DSPRelated.com
Forums

Pitch detection in voice (singing)

Started by smuglr May 13, 2005
In article <W_ednVz8vJ1FHhnfRVn-tQ@giganews.com>,
smuglr <d.mcgilvray@elec.gla.ac.uk> wrote:
>I know the general subject of pitch detection has been flogged to death, >but I am looking specifically for pitch detection in a sung melody.
I'm wondering how that will work with some opera singers, who have such a heavy vibrato in their voice that there's no detectable constant pitch, rather a modulated frequency. (While I like opera, I also never understood why they need to sing that way. Can't they hold a note?) -A
in article 1115999093.675318.252040@g43g2000cwa.googlegroups.com,
cn@c14sw.de at cn@c14sw.de wrote on 05/13/2005 11:44:

> most formulas I've seen go > Cepstrum = FFT( Log(Abs(FFT(WindowedSignal)))) > or > Cepstrum = IFFT( Log(Abs(FFT(WindowedSignal)))),
are you sure about the Abs?
> I think the log-stage makes a difference, though I can't remember > why. > Does somebody else know? >
i can't say exactly what difference it makes, but i thought the idea was to change a convolution operation into one of addition. if WindowedSignal is the convolution of two sequences, FFT(WindowedSignal) will be the product of the FFTs of the two sequences, Log(FFT(WindowedSignal)) will be the sum of the Logs of the FFTs of the two sequences, etc. -- r b-j rbj@audioimagination.com "Imagination is more important than knowledge."
robert bristow-johnson schrieb:
> > most formulas I've seen go > > Cepstrum = FFT( Log(Abs(FFT(WindowedSignal)))) > > or > > Cepstrum = IFFT( Log(Abs(FFT(WindowedSignal)))), > > are you sure about the Abs?
Perhaps Magnitude is the correct term.
> > I think the log-stage makes a difference, though I can't remember > > why. > > Does somebody else know? > > > > i can't say exactly what difference it makes, but i thought the idea
was to
> change a convolution operation into one of addition. if
WindowedSignal is
> the convolution of two sequences, FFT(WindowedSignal) will be the
product of
> the FFTs of the two sequences, Log(FFT(WindowedSignal)) will be the
sum of
> the Logs of the FFTs of the two sequences, etc.
Logarithms are so hard to digest, but thanks for the hint, now i can google up the rest. Carsten Neubauer http://www.c14sw.de
Hi!

When you take IDFT of the log log of the magnitude of the DFT you get the
real cepstrum. If X(k)=|X(k)|e^jphi(k), then log(X(k))=log|X(k)|+jphi(k).
The IDFT of this is the complex cepstrum. I dont think the phase is
important in the pitch detection with the cepstrum since we're looking for
periodic patterns in the magnitude spectrum.

I used the real cepstrum in a pitch detector recently while doing a
project course at school. The resolution is limited by the DFT length, but
the estimate can be improved by using the phase from the DFT bin which has
been found with the cepstrum, and the phase from the same DFT bin in the
previous window. 

Perhaps this is old news... I'm just a student who want to "talk the
talk";)
#####
Task to carry out
Can you continue the forum thread above on pitch detection in singing, picking up right after its last post?
#####
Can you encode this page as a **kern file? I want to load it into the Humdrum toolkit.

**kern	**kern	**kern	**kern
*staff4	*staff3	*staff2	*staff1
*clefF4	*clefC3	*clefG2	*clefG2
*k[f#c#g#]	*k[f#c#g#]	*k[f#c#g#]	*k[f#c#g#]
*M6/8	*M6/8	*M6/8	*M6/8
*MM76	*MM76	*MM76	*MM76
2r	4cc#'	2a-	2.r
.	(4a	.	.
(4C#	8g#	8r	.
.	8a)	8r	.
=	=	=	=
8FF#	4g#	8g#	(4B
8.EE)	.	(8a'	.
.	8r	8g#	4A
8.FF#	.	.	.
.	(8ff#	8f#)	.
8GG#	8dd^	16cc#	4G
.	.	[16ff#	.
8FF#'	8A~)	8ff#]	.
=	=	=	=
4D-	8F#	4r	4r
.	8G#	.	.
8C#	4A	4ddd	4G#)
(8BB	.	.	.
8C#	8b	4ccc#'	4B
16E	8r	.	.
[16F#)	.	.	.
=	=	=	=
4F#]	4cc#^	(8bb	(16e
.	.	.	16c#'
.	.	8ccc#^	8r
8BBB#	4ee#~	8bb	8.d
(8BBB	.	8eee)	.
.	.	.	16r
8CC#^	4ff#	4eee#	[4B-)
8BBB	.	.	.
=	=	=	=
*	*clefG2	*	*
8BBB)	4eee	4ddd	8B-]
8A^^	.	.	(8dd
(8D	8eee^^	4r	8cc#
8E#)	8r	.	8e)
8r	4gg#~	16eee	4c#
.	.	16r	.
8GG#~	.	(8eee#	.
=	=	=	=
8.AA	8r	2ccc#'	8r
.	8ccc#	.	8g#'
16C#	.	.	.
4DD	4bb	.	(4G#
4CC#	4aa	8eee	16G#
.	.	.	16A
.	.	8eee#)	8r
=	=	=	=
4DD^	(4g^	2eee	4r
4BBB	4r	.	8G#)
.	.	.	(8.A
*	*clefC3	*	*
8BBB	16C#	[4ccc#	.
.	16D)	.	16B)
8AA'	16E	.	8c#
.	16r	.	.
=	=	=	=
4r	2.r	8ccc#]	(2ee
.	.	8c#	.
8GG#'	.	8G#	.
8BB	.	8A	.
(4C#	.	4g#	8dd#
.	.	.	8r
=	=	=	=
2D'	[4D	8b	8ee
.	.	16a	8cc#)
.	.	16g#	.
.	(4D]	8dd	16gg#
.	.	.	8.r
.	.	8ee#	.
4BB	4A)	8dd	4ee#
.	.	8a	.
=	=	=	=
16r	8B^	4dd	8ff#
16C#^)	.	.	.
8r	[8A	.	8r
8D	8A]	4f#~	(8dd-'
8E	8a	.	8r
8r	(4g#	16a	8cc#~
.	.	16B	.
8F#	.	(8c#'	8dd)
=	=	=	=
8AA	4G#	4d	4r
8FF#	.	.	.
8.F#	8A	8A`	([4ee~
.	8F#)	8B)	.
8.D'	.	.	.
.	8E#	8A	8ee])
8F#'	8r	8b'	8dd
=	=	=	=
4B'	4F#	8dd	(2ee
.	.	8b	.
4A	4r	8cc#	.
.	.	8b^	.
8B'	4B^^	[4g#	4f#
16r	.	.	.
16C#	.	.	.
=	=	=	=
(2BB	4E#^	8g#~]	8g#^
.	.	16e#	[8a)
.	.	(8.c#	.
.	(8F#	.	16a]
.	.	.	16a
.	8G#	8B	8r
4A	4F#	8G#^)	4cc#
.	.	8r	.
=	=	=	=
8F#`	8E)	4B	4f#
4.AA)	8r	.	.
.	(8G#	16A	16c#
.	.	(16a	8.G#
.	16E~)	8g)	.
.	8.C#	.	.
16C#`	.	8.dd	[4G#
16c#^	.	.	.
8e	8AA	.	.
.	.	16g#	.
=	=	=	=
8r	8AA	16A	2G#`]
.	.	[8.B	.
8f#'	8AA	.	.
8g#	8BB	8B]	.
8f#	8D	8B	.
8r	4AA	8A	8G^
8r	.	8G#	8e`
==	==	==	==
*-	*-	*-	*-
#####
Final result
/ M
		
This message was sent using the Comp.DSP web interface on
www.DSPRelated.com
in article 1116054165.853447.127780@z14g2000cwz.googlegroups.com,
cn@c14sw.de at cn@c14sw.de wrote on 05/14/2005 03:02:

> robert bristow-johnson schrieb: >>> most formulas I've seen go >>> Cepstrum = FFT( Log(Abs(FFT(WindowedSignal)))) >>> or >>> Cepstrum = IFFT( Log(Abs(FFT(WindowedSignal)))), >> >> are you sure about the Abs? > > Perhaps Magnitude is the correct term.
i don't think it belongs there at all, however you name it. i recognize it as the "real cepstrum", but if you're gonna apply them theorems that you see in the back of O&S regarding cepstrum (such as "homomorphic deconvolution of speech" to get the periodic driving function, and thus the period), it looks like to me that you need the "complex cepstrum". being that i never did anything with cepstrum since grad school, i can be wrong about that.
>>> I think the log-stage makes a difference, though I can't remember >>> why. Does somebody else know? >> >> i can't say exactly what difference it makes, but i thought the idea was to >> change a convolution operation into one of addition. if WindowedSignal is >> the convolution of two sequences, FFT(WindowedSignal) will be the product of >> the FFTs of the two sequences, Log(FFT(WindowedSignal)) will be the sum of >> the Logs of the FFTs of the two sequences, etc. > > Logarithms are so hard to digest,
why? log(A*B) = log(A) + log(B) . big deel.
> but thanks for the hint, > now i can google up the rest.
maybe borrow Oppenheim and Schafer if you don't have it. -- r b-j rbj@audioimagination.com "Imagination is more important than knowledge."
In article <jc-dnQ-Dd59MGhnfRVn-iA@giganews.com>,
smuglr <d.mcgilvray@elec.gla.ac.uk> wrote:
>>I'm currently using auto-correlation to find an estimate or the >>fundamental frequency, and then using phase-unwrapping to get high >>resolution. > >Meant to say Cepstrum, not auto-correlation - oops!
What window width (in time, milliseconds) are you using with respect to the lowest frequency of interest? I assume that you are doing phase unwrapping using successive frames (overlapped or not?), which means you have some historical data with which to try processing larger frames. If latency is an issue, you might be able to use resampling to increase the frame size by less than a factor of 2X. Does your error rate at a given fundamental frequency vary with frame size? Also, are you looking at the magnitude or real part of your real Cepstrum? e.g. Re(ifft(log(mag(fft(x))))) or mag(ifft(log(mag(fft(x))))) IMHO. YMMV. -- Ron Nicholson rhn AT nicholson DOT com http://www.nicholson.com/rhn/ #include <canonical.disclaimer> // only my own opinions, etc.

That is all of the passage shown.